— SUPPLIED MATERIAL —
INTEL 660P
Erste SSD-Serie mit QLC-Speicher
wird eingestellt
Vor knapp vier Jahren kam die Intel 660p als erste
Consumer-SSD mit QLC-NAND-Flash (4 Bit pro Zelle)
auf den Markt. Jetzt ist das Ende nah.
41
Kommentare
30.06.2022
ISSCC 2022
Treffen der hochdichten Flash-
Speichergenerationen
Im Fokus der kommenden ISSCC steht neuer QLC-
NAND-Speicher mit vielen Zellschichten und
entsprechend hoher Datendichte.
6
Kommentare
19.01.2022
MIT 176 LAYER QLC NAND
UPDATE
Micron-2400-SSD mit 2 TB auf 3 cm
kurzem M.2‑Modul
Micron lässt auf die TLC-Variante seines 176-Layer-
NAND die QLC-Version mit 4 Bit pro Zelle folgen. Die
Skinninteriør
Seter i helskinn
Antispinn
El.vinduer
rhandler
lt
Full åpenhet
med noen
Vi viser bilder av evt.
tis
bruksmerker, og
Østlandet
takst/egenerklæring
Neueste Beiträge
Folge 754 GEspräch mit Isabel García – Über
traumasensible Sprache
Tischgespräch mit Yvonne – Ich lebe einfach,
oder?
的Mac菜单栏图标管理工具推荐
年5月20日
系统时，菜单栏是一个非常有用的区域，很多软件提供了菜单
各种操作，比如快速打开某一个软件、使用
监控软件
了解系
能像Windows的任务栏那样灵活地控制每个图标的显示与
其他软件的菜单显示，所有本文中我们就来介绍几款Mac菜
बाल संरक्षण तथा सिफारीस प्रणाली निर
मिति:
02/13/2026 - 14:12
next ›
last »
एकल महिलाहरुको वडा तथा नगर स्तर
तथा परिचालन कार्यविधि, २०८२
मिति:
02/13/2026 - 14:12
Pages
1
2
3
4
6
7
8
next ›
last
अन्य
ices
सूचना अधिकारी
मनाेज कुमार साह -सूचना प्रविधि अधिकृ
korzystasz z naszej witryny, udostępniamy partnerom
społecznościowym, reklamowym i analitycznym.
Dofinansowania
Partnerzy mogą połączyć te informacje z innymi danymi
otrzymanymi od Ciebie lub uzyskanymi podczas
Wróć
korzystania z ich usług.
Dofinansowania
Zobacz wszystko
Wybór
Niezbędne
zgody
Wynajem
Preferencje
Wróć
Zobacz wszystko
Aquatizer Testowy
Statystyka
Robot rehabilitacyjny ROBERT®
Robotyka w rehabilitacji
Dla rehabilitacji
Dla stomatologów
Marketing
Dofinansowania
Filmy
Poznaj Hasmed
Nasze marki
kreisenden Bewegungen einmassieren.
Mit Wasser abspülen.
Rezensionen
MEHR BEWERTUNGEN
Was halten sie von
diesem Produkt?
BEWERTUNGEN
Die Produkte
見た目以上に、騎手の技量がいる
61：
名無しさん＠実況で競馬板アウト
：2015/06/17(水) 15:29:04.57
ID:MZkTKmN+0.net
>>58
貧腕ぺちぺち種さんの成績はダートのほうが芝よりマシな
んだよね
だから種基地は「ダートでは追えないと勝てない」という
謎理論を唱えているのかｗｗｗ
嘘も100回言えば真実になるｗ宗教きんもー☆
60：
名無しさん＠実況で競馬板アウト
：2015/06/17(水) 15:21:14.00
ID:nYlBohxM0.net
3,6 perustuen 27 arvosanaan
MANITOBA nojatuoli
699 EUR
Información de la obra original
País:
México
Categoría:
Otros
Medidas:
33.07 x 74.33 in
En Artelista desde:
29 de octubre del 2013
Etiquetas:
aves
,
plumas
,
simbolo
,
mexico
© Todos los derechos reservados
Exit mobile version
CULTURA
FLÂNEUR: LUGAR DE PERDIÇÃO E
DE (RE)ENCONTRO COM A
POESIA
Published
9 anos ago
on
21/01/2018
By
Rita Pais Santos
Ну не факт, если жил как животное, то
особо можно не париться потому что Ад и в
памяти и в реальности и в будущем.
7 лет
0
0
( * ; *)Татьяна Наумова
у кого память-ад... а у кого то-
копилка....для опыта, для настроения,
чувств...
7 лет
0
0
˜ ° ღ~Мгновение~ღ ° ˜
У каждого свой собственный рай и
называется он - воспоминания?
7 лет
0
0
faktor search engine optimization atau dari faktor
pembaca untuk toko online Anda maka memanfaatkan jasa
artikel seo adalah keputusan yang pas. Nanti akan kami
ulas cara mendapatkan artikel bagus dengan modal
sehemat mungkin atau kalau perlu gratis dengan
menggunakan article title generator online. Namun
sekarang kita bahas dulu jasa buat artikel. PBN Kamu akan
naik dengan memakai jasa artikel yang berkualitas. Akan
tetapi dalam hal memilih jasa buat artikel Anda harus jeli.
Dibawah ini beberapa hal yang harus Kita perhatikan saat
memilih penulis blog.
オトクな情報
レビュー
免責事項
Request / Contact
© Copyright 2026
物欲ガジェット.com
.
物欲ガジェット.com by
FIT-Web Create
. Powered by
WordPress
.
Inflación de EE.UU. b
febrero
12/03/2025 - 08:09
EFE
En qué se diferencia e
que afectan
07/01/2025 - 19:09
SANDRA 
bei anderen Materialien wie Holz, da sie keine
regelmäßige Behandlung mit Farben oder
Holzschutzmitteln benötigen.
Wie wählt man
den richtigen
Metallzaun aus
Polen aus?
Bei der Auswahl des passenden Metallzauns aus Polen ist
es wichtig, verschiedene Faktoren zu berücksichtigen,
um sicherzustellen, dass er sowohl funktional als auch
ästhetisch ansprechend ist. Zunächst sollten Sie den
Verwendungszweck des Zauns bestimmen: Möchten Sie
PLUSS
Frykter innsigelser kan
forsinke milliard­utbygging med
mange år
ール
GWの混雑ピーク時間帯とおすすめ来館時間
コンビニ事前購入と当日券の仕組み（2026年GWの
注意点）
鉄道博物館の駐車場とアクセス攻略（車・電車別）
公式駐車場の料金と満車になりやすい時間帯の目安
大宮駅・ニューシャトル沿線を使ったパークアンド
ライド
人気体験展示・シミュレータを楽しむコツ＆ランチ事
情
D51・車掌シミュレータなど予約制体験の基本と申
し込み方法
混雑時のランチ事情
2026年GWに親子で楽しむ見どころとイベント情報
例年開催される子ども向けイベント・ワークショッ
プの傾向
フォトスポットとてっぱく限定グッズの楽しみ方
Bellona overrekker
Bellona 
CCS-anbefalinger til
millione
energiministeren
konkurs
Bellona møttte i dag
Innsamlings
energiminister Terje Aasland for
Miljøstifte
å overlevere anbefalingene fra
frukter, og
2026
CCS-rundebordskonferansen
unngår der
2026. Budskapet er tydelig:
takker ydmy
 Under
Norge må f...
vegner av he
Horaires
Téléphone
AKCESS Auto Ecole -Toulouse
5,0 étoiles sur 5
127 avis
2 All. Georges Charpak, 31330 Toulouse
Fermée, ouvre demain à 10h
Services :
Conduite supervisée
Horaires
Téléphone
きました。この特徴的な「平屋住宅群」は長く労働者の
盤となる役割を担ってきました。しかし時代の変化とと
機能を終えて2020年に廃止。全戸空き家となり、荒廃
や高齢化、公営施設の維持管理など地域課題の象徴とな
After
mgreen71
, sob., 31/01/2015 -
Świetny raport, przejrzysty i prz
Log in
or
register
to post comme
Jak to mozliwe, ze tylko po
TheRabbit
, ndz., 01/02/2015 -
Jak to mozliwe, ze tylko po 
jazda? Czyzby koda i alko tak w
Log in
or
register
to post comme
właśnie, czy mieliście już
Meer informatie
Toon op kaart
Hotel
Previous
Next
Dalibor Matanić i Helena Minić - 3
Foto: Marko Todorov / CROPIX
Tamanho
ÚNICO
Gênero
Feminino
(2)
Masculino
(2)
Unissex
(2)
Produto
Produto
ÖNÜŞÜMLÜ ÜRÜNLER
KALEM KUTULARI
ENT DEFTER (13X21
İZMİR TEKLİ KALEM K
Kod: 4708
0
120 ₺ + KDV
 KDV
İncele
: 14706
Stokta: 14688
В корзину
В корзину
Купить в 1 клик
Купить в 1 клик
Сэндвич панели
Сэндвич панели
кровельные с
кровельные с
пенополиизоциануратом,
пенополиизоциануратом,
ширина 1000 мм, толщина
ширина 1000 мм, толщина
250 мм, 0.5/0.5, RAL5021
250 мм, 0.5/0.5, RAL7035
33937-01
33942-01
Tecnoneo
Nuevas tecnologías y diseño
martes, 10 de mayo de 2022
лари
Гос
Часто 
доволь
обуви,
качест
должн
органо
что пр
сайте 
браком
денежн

— INSTRUCTIONS TO FOLLOW —
From the entries above, extract every line where the word "harus" appears.

— ANSWER TO THIS PROBLEM —
tetapi dalam hal memilih jasa buat artikel Anda harus jeli.
Dibawah ini beberapa hal yang harus Kita perhatikan saat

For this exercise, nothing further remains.